From the Departments of Vascular Surgery, Queen Elizabeth Hospital, Adelaide, Australia and Northwick Park Hospital, London, UK
Background. Superficial venous thrombophlebitis (SVT) of the long saphenous vein (LSV) has been shown to be associated with thrombus propagation into the common femoral vein in up to 44% of cases. Conservative management can thus result in deep vein thrombosis (DVT), deep vein insufficiency or fatal pulmonary embolism (PE). To examine the effects of emergency division of the sapheno-femoral junction (SFJ) on the deep venous system in SVT of the LSV we used pre- and postoperative venous duplex ultrasound.

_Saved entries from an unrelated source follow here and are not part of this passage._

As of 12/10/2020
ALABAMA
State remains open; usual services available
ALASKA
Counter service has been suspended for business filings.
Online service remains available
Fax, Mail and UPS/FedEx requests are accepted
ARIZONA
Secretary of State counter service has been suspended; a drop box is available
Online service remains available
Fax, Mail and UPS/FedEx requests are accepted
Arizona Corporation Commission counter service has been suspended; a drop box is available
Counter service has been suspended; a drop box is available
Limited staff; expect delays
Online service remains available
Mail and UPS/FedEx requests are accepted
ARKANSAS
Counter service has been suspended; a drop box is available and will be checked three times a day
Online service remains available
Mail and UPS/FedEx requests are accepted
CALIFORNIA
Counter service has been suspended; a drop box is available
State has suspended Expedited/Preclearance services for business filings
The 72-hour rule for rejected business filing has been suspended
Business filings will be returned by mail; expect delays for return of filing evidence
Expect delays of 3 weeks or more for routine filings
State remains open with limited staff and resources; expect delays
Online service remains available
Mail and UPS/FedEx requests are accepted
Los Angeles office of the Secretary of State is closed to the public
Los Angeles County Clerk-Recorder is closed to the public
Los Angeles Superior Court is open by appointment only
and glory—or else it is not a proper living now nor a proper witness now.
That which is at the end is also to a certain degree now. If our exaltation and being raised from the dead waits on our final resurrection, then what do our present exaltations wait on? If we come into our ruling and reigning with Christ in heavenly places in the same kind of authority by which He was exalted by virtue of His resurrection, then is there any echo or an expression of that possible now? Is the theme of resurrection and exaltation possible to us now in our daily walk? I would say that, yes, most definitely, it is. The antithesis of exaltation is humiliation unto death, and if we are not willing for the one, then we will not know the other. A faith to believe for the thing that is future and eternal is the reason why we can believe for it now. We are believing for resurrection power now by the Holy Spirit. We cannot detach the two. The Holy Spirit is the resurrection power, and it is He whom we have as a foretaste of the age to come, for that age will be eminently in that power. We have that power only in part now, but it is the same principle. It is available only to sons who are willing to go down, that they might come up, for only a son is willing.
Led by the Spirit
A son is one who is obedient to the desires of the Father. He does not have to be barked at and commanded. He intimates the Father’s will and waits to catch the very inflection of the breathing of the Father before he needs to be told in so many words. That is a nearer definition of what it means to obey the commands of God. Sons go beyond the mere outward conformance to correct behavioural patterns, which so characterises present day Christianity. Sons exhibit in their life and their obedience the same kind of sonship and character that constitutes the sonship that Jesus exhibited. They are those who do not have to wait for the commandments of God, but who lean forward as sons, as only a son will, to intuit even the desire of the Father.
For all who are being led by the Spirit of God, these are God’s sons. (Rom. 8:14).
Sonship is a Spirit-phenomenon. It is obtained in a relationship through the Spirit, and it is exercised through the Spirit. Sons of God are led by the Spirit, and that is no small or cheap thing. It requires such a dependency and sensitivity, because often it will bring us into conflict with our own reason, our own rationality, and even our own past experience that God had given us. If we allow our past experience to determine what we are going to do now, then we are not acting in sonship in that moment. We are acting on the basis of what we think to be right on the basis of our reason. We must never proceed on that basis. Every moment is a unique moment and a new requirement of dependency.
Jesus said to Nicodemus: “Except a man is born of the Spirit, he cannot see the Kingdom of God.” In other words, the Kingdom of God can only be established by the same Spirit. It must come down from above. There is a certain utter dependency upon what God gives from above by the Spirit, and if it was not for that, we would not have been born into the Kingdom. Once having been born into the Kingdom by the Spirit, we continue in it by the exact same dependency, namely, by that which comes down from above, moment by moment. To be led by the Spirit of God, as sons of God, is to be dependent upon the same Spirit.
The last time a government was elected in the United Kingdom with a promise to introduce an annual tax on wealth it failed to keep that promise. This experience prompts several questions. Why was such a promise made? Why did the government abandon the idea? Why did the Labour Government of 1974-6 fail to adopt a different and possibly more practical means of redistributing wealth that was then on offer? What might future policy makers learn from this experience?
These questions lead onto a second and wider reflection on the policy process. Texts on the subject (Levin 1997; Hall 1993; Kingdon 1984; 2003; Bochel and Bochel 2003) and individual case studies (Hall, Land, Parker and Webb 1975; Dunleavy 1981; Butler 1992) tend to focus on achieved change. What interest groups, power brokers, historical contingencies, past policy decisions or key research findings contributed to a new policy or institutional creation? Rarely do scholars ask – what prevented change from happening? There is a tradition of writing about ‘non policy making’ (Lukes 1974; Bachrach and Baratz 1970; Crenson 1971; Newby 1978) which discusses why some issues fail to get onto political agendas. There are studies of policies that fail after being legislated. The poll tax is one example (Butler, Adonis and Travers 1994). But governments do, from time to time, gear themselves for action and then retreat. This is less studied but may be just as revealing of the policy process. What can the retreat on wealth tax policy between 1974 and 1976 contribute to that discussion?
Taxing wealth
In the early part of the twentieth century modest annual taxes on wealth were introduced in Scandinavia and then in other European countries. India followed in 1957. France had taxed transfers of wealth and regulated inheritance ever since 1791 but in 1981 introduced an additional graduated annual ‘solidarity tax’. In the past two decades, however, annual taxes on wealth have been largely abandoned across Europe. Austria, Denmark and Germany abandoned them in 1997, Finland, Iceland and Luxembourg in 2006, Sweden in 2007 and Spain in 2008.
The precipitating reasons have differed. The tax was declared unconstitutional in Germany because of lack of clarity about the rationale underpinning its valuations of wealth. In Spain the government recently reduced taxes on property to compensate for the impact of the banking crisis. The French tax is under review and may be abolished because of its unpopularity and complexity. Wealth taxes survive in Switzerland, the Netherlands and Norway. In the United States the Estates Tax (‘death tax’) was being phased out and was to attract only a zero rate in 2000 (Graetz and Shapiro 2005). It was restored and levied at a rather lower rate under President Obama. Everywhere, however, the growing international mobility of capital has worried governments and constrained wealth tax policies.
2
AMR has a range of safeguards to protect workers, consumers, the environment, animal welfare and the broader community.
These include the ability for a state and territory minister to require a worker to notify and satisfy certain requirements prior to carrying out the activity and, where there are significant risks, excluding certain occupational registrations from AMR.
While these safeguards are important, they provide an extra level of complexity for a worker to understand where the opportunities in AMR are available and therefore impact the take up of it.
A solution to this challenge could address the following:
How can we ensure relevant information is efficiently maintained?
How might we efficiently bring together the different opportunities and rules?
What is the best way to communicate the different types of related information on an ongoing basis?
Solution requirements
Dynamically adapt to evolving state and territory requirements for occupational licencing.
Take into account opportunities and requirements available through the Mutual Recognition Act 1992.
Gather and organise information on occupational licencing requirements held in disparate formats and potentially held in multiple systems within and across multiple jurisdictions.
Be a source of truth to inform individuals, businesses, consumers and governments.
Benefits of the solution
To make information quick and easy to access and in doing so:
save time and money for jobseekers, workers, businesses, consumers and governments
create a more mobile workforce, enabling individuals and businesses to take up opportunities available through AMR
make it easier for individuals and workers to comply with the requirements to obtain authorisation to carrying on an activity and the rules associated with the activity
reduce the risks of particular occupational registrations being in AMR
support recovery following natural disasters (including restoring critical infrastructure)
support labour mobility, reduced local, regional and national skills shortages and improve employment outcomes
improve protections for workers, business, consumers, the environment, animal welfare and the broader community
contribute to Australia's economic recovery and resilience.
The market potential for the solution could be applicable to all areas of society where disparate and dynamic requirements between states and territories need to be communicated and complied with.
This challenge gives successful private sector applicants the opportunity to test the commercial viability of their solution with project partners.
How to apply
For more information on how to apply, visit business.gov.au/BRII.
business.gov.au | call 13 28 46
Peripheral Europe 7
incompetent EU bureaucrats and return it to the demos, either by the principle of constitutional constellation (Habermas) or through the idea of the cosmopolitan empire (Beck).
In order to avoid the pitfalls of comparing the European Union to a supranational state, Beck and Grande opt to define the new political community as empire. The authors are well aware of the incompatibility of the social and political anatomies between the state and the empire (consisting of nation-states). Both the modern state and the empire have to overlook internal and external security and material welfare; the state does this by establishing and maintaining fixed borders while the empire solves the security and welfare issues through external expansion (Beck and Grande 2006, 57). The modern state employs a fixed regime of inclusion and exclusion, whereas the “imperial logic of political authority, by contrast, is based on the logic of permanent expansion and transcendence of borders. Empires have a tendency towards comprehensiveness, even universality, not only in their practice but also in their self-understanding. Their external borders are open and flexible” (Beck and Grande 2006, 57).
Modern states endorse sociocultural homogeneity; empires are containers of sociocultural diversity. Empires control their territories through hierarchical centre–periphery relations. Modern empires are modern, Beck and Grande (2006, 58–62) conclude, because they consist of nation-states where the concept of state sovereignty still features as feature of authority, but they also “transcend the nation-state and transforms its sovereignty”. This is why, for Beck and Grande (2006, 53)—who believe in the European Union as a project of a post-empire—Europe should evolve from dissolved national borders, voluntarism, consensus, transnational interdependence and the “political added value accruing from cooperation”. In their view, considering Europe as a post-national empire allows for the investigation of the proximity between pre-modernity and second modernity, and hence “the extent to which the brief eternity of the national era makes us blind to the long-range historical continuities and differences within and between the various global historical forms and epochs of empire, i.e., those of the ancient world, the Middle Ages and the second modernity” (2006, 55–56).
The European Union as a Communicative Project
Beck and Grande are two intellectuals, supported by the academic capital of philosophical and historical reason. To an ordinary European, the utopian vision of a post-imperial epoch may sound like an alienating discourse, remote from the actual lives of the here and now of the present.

Methods. Emergency division of the SFJ was performed in 17 patients presenting with acute superficial venous thrombophlebitis. All patients had duplex ultrasound, which demonstrated thrombus of the above knee long saphenous vein together with a normal deep venous system. A follow-up duplex ultrasound scan was arranged on discharge and at 2 months.
Results. No patient had propagation of thrombus into the deep venous system or a PE. One patient developed a non-occlusive clot in the popliteal vein at 2 months follow-up. All patients were discharged at 48 hours.
Conclusions. Using duplex ultrasound it has been shown that emergency division of the SFJ is a safe and effective way of preventing serious complications caused by thrombus in above knee LSV SVT.